Jer 38, 4-6.8-10 | Hbr 12, 1-4 | Lc 12, 49-53
En la liturgia de este domingo encontramos la palabra “fuego”, una palabra que oímos muchos días por incendios trágicos y que lamentamos de corazón. No es este fuego del que habla hoy la liturgia y ciertamente, no porque los cristianos seamos insensibles a la capacidad de destrucción que tiene el fuego. San Lucas pone en boca de Juan el Bautista estas palabras referidas a Jesús: “Viene el que puede más que yo [Jesús]. Él os bautizará con el Espíritu Santo y fuego” (Lc 3,16). Hemos sido, pues, bautizados en (con) fuego. Es negativo que olvidemos esta palabra en nuestro bautismo. El evangelio de hoy recuerda estas palabras del mismo Jesús: “He venido a traer un fuego sobre la tierra y ¡cuánto desearía que ya estuviera encendido!”. Los cristianos no somos pirómanos. Sencillamente, vemos que el fuego es un buen símbolo para destruir lo malo y construir y mejorar lo bueno.
Fuego purificador
El fuego purifica. Nos suena más decir: “el fuego destruye”. Por eso tememos al fuego. Sin embargo, el fuego tiene una dimensión purificadora: acaba con lo que nos estorba, con lo viejo, con lo que ya no queremos tener, con el deseche, etc. Nos libera de lo que nos estorba o ya no necesitamos. Y lo viejo no debe entenderse ni solo ni principalmente con realidades materiales (un vestido, por ejemplo). Viejas son también las ideas que carecen de vida, que no tienen futuro, que están acabadas.

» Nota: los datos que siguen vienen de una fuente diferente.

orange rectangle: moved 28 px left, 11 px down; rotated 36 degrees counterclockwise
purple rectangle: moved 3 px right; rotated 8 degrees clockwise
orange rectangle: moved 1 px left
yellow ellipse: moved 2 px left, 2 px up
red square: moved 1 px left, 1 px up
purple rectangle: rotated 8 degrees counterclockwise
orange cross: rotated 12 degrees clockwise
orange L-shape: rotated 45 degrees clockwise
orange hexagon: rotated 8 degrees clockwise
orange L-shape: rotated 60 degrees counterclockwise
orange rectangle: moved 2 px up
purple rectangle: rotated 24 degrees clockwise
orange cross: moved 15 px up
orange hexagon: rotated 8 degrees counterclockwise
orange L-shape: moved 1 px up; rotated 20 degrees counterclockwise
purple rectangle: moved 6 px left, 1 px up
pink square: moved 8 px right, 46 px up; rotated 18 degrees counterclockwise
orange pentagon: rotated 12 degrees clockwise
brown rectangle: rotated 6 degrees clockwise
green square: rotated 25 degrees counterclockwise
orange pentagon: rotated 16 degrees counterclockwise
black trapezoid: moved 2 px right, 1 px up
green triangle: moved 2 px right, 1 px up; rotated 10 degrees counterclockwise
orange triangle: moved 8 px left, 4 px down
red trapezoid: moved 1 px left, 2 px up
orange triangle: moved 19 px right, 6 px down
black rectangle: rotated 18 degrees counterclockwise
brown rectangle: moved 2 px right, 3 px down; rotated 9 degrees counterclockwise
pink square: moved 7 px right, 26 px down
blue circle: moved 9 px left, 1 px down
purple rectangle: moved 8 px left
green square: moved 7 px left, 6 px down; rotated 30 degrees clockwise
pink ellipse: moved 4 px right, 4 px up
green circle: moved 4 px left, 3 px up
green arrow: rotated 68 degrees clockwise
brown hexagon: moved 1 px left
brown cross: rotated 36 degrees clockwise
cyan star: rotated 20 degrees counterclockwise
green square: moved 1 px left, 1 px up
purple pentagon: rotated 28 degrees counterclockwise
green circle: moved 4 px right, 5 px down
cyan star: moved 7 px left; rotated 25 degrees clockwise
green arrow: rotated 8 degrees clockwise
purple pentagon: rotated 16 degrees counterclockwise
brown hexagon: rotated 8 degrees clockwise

Jesús se encontró con un tipo de vida que teniendo muchas cosas excelentes, tenía también ideas, costumbres, “mandamientos”, etc. que impedían una vida mejor.
Fuego constructor
La destrucción de las cosas no es un fin en sí mismo. La destrucción es un parte necesaria, quizá la primera (¡que no quiere decir necesariamente la principal!). Pero no se queda ahí. La destrucción de algo negativo (material o espiritual) es también ocasión e invitación a levantar un edificio mejor, un proyecto actualizado y mejor, un cambio, un paso de lo anticuado a lo actualizado gracias a los adelantos que traen siempre los tiempos.
Ser fuego
Necesitamos ser fuego que destruya y construya. Jesús ansiaba ese fuego: “¡cuánto desearía que ya estuviera encendido!”. En todo tiempo surgen personas dispuestas a prender fuego a lo imperfecto, a lo negativo, etc. La figura del profeta Jeremías, de la primera lectura, es un ejemplo fuerte. Dios le había llamado a ser profeta (a hablar en su nombre). Jeremías conocía la vida de los profetas: todos tenían una vida difícil y terminaban mal. Terminaban como terminaría Jesús, el gran profeta: con desprecio y muerte. Y se echaban atrás. Pero Dios tenía un proyecto claro: “He puesto mis palabras en tu boca. Mira hoy mismo te doy poder sobre naciones y reinos, para arrancar y arrasar, la destruir y demoler, para construir y plantar” (Jer 1,10). Podría haber dicho: para ser fuego sobre la tierra. Es lo mismo.
Sin miedo
Los profetas tenían miedo (como lo tuvo Jesús). Sabían a lo que se exponían. Y por eso tendían a echarse para atrás… Y le decían a Dios: “si soy un niño, si soy tartamudo, etc. ¿cómo voy a hablar…?”. Eran escapatorias. Y Dios les cortaba: “No les tengas miedo… No digas que eres un niño. Irás a todos los sitios a los que yo te envíe”. Dios nos valora. Valemos más de lo que creemos. Pero… “no queremos jaleos. Preferimos estar tranquilos y que nadie nos moleste”. En realidad… somos fuego “apagado”. Y es preciso avivarlo.
Para la semana: Hemos sido bautizados con “fuego”. ¿Tenemos activo ese fuego que lucha contra el mal y edifica una vida evangélica? ¿O dejamos que las “ruinas” sigan en nuestra vida personal, familiar, parroquial, comunitaria y cada vez sean más ceniza?